*** Opening of DATA FOR ANALYSIS ***

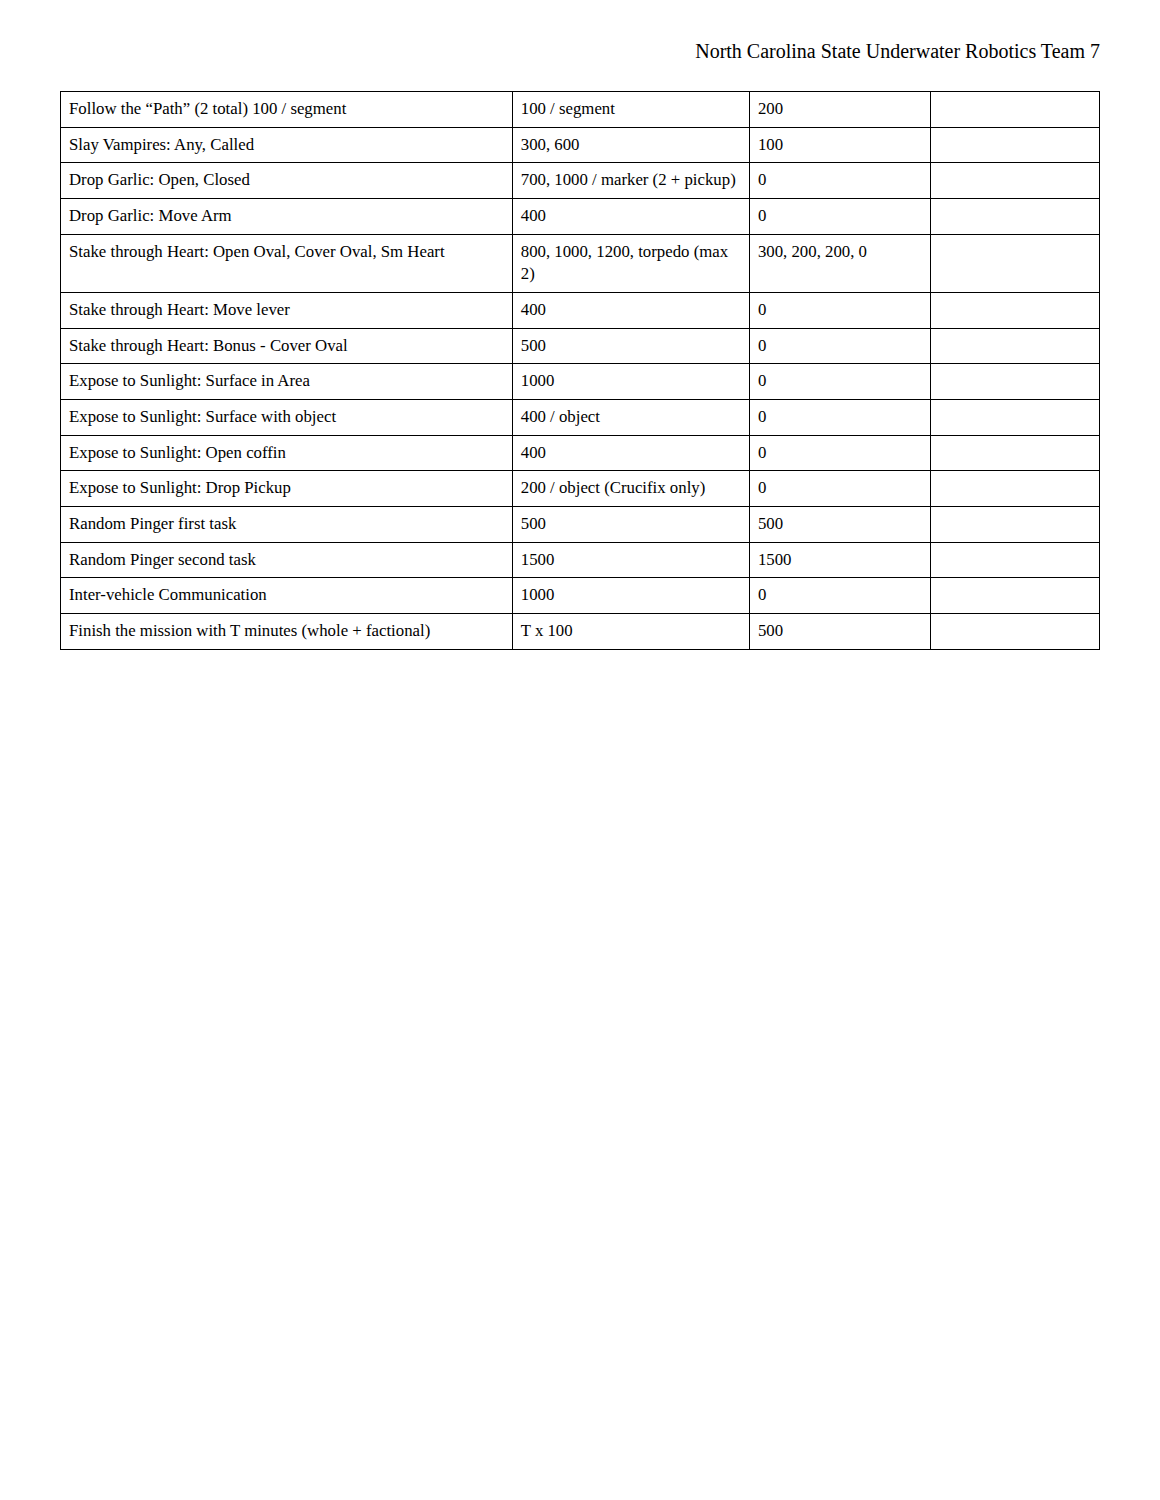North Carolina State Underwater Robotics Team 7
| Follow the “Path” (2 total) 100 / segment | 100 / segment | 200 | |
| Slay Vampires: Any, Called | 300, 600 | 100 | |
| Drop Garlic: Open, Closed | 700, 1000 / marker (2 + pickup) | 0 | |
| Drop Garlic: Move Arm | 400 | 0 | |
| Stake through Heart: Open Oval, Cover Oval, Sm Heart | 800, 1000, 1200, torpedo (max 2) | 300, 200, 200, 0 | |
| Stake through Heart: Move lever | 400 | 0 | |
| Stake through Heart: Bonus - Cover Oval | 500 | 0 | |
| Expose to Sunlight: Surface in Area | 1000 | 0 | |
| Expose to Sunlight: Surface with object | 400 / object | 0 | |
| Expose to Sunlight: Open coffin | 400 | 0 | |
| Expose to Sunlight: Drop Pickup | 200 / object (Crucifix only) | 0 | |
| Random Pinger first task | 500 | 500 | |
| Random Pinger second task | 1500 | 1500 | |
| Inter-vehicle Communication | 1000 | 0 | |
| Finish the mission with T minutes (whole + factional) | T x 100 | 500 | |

*** Close of DATA FOR ANALYSIS ***

→ **WHAT YOU WILL DO**
Once the pictures are set aside, write out the entries verbatim.

→ **REPLY TO THE EXERCISE**
North Carolina State Underwater Robotics Team 7
| Follow the “Path” (2 total) 100 / segment | 100 / segment | 200 | |
| Slay Vampires: Any, Called | 300, 600 | 100 | |
| Drop Garlic: Open, Closed | 700, 1000 / marker (2 + pickup) | 0 | |
| Drop Garlic: Move Arm | 400 | 0 | |
| Stake through Heart: Open Oval, Cover Oval, Sm Heart | 800, 1000, 1200, torpedo (max 2) | 300, 200, 200, 0 | |
| Stake through Heart: Move lever | 400 | 0 | |
| Stake through Heart: Bonus - Cover Oval | 500 | 0 | |
| Expose to Sunlight: Surface in Area | 1000 | 0 | |
| Expose to Sunlight: Surface with object | 400 / object | 0 | |
| Expose to Sunlight: Open coffin | 400 | 0 | |
| Expose to Sunlight: Drop Pickup | 200 / object (Crucifix only) | 0 | |
| Random Pinger first task | 500 | 500 | |
| Random Pinger second task | 1500 | 1500 | |
| Inter-vehicle Communication | 1000 | 0 | |
| Finish the mission with T minutes (whole + factional) | T x 100 | 500 | |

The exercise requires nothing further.